I speak for myself where I want for admin Blesta session to be at least 8 hours, that is my normal work day. But clients should required less session time, since it's not needed and they care a lot less about security, accessing Blesta sometimes using public/friends computers, etc.. 

[Paul]

18 hours ago, espservices said:

Thanks for the info. Can you please consider on a future Blesta update to allow distinction between admin and clients? This is very usefull since in most cases the admins would require more session time than clients. 

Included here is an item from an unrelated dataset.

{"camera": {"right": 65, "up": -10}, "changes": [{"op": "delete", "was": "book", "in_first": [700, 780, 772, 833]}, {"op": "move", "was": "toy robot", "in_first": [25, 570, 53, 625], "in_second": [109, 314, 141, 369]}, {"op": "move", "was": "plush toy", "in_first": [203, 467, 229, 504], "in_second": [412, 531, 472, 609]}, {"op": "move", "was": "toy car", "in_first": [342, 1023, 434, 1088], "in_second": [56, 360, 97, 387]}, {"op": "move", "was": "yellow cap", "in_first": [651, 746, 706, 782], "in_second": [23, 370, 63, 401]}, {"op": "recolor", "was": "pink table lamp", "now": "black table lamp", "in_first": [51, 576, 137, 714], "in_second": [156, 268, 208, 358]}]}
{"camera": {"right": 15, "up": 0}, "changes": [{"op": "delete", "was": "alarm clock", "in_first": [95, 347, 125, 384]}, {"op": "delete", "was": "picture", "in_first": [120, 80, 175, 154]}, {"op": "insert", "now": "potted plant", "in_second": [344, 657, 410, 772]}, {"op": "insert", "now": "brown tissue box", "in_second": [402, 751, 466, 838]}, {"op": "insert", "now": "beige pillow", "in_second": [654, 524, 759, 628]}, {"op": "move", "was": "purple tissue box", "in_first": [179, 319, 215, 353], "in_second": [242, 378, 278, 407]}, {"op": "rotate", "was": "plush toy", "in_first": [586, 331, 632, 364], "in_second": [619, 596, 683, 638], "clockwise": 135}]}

I speak for myself where I want for admin Blesta session to be at least 8 hours, that is my normal work day. But clients should required less session time, since it's not needed and they care a lot less about security, accessing Blesta sometimes using public/friends computers, etc.. 

Why not just check the "Remember Me" box, and logout when done?

[espservices]

18 minutes ago, Paul said:

Why not just check the "Remember Me" box, and logout when done?

Are you suggesting that for clients or admin? Anyway I think it's a simple change that your team can apply on a future update.

[Paul]

46 minutes ago, espservices said:

Are you suggesting that for clients or admin? Anyway I think it's a simple change that your team can apply on a future update.

You want to increase the admin session timeout right? There's a "Remember Me" checkbox on the login page, if you check it during login, then it won't log you out so soon. I just wonder why you don't use that, instead of increasing the session timeout? It might not be very involved to have a different session TTL for clients vs admins, I'm not sure, but so far I'm not convinced that it's something we should change. There's already an option for keeping the session open longer. What am I missing?

[espservices]

13 minutes ago, Paul said:

What am I missing?

Im just a newbie starting to using Blesta and expresing my opinions. Im not telling my solution is the right one.